Pour éviter ces écueils et d’autres encore, et pour promouvoir avec succès des positions normatives sur la scène internationale, les gouvernements doivent veiller à ce que leurs politiques étrangères passent trois tests critiques :

  • Premièrement, les valeurs sur lesquelles reposent ces politiques doivent être clairement énoncées ; mieux encore, elles doivent être formulées formellement, par exemple dans une déclaration de politique étrangère ou dans un livre blanc du gouvernement. Cette clarté est à la fois indispensable pour garantir la responsabilité des gouvernements et nécessaire pour que les citoyens des sociétés démocratiques puissent consentir en toute connaissance de cause à la conduite extérieure de leur gouvernement.
  • Deuxièmement, il faut disposer de moyens efficaces pour promouvoir ces valeurs sur la scène internationale. Ces moyens doivent être explicités, notamment en identifiant (ou en créant) des instruments politiques spécifiques, en réservant les ressources budgétaires nécessaires et en obtenant l’adhésion des principaux groupes d’intérêt. À défaut, une politique étrangère fondée sur des valeurs se réduit rapidement à des déclarations de principe vides de sens.
  • Troisièmement, les normes et les principes qui sous-tendent une politique étrangère fondée sur des valeurs doivent être appliqués de manière transparente et impartiale, y compris lorsqu’il s’agit d’établir des compromis et des arbitrages entre des positions fondées sur des valeurs et d’autres intérêts vitaux de la politique étrangère. Un tel équilibre entre des objectifs concurrents est inévitable dans les affaires extérieures de tout pays, mais il ne doit pas contredire ou annuler l’engagement envers les objectifs normatifs de la politique étrangère.

À ce jour, la politique étrangère du gouvernement Harper n’a pas répondu à ces trois critères fondamentaux.

Des valeurs clairement énoncées

Le gouvernement Harper n’a jamais expliqué de manière suffisamment détaillée ce que signifie réellement son passage à une politique étrangère plus « fondée sur des principes », et en quoi ses propres valeurs diffèrent de celles défendues par les gouvernements précédents.

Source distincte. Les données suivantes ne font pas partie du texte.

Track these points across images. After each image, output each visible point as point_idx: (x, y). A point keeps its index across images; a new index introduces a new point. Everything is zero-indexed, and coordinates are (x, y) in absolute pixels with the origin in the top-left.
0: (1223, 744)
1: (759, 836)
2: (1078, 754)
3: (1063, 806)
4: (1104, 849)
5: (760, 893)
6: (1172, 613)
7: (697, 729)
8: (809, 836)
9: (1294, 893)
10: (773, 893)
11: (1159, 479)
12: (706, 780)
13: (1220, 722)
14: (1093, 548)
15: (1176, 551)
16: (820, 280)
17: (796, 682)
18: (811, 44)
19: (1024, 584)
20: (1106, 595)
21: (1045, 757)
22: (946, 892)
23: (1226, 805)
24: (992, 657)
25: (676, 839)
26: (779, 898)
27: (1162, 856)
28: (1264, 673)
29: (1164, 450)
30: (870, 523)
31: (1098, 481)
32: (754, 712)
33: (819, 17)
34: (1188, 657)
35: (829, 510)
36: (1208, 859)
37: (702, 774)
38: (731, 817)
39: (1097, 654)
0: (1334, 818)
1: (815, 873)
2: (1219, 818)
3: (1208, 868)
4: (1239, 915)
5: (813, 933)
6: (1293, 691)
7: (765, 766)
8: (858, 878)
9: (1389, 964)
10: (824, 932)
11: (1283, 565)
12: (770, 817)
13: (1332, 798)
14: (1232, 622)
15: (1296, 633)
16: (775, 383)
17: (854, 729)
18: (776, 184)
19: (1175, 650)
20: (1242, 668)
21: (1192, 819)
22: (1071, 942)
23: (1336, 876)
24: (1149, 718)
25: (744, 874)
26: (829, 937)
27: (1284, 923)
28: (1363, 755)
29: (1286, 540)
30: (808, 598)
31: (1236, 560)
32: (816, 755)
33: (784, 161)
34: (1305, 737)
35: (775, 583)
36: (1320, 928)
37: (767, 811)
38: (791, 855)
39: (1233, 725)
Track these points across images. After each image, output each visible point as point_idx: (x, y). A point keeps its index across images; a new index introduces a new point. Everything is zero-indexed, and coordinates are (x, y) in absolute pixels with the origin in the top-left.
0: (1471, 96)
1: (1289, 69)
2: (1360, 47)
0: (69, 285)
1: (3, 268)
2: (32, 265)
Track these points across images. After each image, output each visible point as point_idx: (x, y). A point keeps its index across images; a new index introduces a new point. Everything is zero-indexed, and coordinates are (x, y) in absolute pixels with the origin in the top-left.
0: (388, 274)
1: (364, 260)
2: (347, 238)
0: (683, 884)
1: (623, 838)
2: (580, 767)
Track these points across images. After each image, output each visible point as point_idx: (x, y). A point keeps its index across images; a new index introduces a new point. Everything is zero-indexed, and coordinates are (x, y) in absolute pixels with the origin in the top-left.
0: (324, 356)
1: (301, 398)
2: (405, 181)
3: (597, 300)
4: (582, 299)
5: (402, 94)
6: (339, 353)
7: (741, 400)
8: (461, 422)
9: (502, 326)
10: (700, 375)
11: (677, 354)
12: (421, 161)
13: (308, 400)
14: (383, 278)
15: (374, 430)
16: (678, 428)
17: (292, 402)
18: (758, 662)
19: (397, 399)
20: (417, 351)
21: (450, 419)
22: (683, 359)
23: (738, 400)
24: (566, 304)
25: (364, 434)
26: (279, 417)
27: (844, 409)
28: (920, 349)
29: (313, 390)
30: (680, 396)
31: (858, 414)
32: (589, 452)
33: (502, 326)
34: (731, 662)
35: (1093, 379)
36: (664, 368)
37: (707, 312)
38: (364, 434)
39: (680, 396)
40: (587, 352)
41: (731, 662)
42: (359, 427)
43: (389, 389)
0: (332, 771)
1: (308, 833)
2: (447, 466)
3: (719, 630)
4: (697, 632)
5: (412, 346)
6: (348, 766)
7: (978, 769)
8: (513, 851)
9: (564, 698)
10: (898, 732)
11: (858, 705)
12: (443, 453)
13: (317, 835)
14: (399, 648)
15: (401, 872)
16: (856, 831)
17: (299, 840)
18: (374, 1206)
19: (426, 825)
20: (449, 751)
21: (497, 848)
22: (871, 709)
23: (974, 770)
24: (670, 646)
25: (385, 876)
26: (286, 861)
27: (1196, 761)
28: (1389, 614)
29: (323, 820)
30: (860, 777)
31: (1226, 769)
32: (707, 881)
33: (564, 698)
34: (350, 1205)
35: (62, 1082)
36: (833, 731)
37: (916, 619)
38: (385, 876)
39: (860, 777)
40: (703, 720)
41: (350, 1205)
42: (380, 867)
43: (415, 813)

Au lieu d’une déclaration de politique étrangère actualisée qui aurait précisé tout cela – la précédente déclaration du gouvernement libéral de Paul Martin remonte à 2005 – les conservateurs se sont appuyés sur des discours publics successifs et des interviews dans les médias, principalement par le ministre des Affaires étrangères John Baird, mais aussi par le Premier ministre Stephen Harper lui-même.

Par exemple, en septembre 2011, quelques mois seulement après que les conservateurs eurent remporté leur première majorité, M. Baird a déclaré à l’Assemblée générale des Nations unies que le Canada cesserait de « s’entendre » pour « s’entendre ». Le Premier ministre, dans son interview télévisée de janvier 2012 avec Peter Mansbridge de la CBC, a encore précisé cette position, exprimant sa crainte et sa méfiance à l’égard du régime théocratique iranien et réaffirmant le soutien indéfectible de son gouvernement à Israël. Dans un autre discours prononcé devant l’Assemblée générale des Nations unies en septembre 2013, M. Baird a insisté sur les deux mêmes thèmes, tout en renouvelant sa promesse de soutenir les droits des minorités religieuses et autres. Puis, dans son discours historique devant la Knesset en janvier 2014, Harper a porté le soutien inconditionnel du Canada à Israël à un niveau supérieur, assimilant de fait toute critique d’Israël à de l’antisémitisme.

En tout état de cause, ces déclarations ne manquent pas de détermination : Les notions de « deux poids, deux mesures », d’« ambiguïté morale » et d’« incertitude morale » sont toutes rejetées avec force. Beaucoup de temps est consacré à la description de ce que le Canada ne ferait pas ou ne ferait plus (dorloter les dictateurs, apaiser les agresseurs, participer à des comités de l’ONU dirigés par des régimes peu recommandables) et de la manière dont il punirait les transgresseurs (par des boycotts, des sanctions, voire une action militaire si elle est entreprise de concert avec ses alliés).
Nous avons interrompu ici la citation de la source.